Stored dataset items
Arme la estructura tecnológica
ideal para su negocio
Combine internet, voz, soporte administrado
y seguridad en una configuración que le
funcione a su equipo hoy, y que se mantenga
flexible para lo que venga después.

> EXERCISE REQUIREMENTS: Exactly as shown above, write out all the records.

> RESPONSE TO THIS TASK:
Arme la estructura tecnológica
ideal para su negocio
Combine internet, voz, soporte administrado
y seguridad en una configuración que le
funcione a su equipo hoy, y que se mantenga
flexible para lo que venga después.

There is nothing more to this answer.